Moving working-class students up the ladder

University students from working-class backgrounds stand a better chance of accessing academic and job opportunities, after UWE Bristol research exposed the inequities holding them back.

Ninety students across UWE Bristol and the University of Bristol contributed to the Paired Peers study, which compared the academic experiences of an equal number of working-class and middle-class students across multiple subjects between 2010 and 2013. Researchers also compared their employment trajectories after graduation, between 2014 and 2017.

Harriet Bradley, Professor of Gender and Employment at UWE Bristol, led a team including Dr Richard Waller, Professor of Education and Social Justice, which found socio-economic hindrances to be starkly evident.

Graduating students throwing caps in the air.

Societal and cultural divisions

Working-class students were more likely to drop out of university, while those who did see their time through were still worse off than their middle-class counterparts, owing to fewer work placements and internships, and as a result, fewer graduate employment opportunities. Many such internships, which may lead to job offers, are unpaid, meaning working-class students could often not afford to take them up.

The barriers to participation were compounded by the prohibitive cost of clubs, societies and other cultural events and, frequently, the need to take paid employment to help fund their university studies.

After university

The disparities continued after university, with working-class students generally taking longer to settle into their careers and then on average earning less. Notably, working-class students from the University of Bristol benefitted from the institution’s reputational cachet, whereas some middle-class UWE Bristol students ended up in less prestigious jobs than they had anticipated. But the ‘search for graduate talent’ should not be confined to Russell Group universities like Bristol. These findings were particularly influential for the Bridge Group, an organisation that works with universities and employers to expand access to graduate opportunities.

Gender differences

The study also exposed sharp gender differences, with more women entering teaching, even though this was not what they had originally aspired to, a finding that directly impacted the Government Equalities Office report on Women’s Progression in the Workplace. Working-class women were the lowest average earners.

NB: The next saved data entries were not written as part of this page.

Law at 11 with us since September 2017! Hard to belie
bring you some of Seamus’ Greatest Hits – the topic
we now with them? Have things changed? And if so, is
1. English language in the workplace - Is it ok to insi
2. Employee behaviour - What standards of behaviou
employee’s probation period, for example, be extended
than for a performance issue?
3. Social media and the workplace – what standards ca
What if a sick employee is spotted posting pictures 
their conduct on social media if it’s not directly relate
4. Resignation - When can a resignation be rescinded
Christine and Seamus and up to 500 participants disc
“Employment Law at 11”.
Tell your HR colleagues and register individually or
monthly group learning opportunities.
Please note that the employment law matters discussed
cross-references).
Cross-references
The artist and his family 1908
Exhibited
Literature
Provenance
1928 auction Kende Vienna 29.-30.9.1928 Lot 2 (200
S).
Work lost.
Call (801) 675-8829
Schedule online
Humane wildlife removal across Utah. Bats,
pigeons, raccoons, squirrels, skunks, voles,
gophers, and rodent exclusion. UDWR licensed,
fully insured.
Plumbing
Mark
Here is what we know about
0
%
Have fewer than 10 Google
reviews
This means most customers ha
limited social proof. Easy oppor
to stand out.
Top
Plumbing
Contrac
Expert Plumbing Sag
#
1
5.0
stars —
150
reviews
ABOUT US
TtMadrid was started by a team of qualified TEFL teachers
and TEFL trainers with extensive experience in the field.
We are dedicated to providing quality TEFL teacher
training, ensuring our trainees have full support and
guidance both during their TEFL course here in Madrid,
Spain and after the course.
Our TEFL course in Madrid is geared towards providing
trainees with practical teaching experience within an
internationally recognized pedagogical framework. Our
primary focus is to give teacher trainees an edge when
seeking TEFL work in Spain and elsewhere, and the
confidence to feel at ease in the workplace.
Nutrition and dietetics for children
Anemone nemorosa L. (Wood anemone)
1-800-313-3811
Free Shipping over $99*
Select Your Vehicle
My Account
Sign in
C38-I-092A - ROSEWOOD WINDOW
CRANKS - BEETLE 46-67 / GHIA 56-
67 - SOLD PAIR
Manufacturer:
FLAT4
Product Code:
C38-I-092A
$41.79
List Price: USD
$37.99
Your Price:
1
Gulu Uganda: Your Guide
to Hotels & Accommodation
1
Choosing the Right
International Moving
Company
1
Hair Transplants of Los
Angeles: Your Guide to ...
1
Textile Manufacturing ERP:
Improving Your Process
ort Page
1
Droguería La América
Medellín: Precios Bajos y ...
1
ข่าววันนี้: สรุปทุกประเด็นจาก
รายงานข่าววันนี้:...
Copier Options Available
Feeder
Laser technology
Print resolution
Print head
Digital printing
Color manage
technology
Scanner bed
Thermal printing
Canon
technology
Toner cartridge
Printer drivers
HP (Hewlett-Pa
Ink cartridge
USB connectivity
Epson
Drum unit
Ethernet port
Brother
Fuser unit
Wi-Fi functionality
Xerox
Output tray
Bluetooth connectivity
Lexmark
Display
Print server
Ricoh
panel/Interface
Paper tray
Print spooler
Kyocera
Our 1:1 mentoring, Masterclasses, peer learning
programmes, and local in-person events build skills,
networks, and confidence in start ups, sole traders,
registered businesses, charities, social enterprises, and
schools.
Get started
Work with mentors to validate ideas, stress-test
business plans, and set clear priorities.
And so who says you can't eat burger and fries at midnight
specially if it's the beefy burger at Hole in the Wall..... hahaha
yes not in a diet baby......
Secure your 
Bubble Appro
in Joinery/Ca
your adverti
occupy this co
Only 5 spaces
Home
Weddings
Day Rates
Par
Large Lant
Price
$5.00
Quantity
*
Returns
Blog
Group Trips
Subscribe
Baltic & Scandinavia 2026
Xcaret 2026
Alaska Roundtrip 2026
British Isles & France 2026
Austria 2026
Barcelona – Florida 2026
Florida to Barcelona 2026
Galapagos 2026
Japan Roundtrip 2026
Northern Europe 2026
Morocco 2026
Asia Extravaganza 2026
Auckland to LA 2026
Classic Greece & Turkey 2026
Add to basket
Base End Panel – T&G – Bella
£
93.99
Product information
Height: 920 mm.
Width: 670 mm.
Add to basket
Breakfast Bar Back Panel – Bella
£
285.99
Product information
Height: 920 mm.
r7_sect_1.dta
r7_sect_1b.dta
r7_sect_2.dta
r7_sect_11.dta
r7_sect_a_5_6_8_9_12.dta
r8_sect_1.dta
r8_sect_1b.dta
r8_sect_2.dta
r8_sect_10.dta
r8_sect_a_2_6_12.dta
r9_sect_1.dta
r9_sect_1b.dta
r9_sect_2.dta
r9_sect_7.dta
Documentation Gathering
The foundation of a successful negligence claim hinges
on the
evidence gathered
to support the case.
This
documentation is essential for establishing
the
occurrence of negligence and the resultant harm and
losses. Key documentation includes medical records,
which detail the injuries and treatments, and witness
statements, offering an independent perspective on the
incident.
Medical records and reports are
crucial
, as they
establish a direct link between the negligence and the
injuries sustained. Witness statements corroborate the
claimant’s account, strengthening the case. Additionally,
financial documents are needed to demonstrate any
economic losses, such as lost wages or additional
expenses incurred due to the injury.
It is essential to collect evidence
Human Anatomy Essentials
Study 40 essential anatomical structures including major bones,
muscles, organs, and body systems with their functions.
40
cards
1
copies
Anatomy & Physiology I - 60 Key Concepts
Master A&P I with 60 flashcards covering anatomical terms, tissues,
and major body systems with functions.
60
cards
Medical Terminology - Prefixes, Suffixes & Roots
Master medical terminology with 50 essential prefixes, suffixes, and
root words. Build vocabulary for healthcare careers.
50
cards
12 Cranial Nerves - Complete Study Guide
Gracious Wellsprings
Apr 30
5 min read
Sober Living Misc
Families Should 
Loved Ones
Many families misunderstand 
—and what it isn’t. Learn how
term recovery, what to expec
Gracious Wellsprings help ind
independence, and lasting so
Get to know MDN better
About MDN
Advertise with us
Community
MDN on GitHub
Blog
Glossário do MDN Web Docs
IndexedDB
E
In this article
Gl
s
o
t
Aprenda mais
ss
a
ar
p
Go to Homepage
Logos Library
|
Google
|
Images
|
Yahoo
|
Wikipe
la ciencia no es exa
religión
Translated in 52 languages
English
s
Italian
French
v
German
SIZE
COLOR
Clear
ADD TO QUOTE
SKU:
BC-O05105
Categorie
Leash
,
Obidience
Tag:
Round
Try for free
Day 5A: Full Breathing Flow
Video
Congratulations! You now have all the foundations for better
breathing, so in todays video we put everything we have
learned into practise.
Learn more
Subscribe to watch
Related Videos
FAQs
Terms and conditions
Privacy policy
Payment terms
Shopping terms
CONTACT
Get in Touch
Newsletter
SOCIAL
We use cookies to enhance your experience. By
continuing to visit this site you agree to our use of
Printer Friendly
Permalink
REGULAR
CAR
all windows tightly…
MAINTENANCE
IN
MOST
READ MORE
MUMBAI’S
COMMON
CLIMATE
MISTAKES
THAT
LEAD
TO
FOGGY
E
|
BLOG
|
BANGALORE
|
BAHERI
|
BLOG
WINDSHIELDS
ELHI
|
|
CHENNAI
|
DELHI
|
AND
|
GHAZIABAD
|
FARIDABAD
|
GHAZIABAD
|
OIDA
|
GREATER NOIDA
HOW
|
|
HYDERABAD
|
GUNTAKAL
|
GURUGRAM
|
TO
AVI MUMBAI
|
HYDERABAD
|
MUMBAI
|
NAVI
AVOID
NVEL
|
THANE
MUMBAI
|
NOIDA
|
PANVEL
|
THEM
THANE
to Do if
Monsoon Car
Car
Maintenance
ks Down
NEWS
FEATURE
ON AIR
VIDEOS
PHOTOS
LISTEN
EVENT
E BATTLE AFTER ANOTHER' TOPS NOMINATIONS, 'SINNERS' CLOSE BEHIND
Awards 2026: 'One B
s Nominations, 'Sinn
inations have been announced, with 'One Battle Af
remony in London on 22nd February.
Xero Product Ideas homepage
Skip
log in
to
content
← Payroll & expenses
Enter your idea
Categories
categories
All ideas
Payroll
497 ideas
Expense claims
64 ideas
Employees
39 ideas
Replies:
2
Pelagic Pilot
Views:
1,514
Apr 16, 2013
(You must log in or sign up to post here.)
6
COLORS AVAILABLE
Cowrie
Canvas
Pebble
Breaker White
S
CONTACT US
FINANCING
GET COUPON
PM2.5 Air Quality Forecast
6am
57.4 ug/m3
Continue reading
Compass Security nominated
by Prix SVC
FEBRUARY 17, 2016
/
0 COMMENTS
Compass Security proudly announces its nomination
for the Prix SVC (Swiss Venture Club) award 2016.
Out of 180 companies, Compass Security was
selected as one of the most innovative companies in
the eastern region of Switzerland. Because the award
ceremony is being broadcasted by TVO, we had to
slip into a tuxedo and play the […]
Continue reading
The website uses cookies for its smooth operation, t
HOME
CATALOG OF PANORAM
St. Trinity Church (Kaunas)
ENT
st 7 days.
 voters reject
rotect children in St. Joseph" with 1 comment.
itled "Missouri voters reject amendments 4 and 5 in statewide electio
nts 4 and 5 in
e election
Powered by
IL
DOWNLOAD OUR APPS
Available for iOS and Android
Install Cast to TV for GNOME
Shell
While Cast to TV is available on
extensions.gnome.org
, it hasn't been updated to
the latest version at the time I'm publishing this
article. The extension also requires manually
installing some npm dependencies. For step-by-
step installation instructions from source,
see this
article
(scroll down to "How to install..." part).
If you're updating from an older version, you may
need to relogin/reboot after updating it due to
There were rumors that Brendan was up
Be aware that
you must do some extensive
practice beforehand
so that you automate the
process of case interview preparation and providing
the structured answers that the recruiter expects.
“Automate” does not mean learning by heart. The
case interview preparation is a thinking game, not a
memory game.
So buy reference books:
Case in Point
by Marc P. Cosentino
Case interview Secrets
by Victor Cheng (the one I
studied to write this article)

Policy changes and national impact

Following Professor Bradley’s advice, the University of Bristol introduced a number of new policies in 2015, including funded internships for students from under-represented groups, a fee waiver and bursary scheme, professional mentoring for undergraduates, and postgraduate bursaries for students from low-income families.

The research also prompted universities including Sheffield, Oxford Brookes and Buckinghamshire New to shift their strategic focus, with greater emphasis on Widening Participation activities, and more bursaries to support disadvantaged students.

At the national level, the Office for Fair Access changed its guidance to highlight the needs of students from different social groups. The Higher Education Funding Council for England similarly developed guidance to promote equality of opportunities. Supporting students to stay on at university and to progress into further study or work – a priority highlighted by Professor Bradley’s work – formed the crux of the 2014 National Strategy for Access and Student Success in Higher Education.

The Sutton Trust released a number of reports shaped by the findings from UWE Bristol, urging the UK Government to address the socio-economic disparities and provide greater financial support to low-income students. The work also informed recommendations from the government’s Social Mobility Commission, particularly around the ‘divided culture’ to be found amongst students from different social class backgrounds, and the need to enhance access to financial support for students from lower socio-economic groups.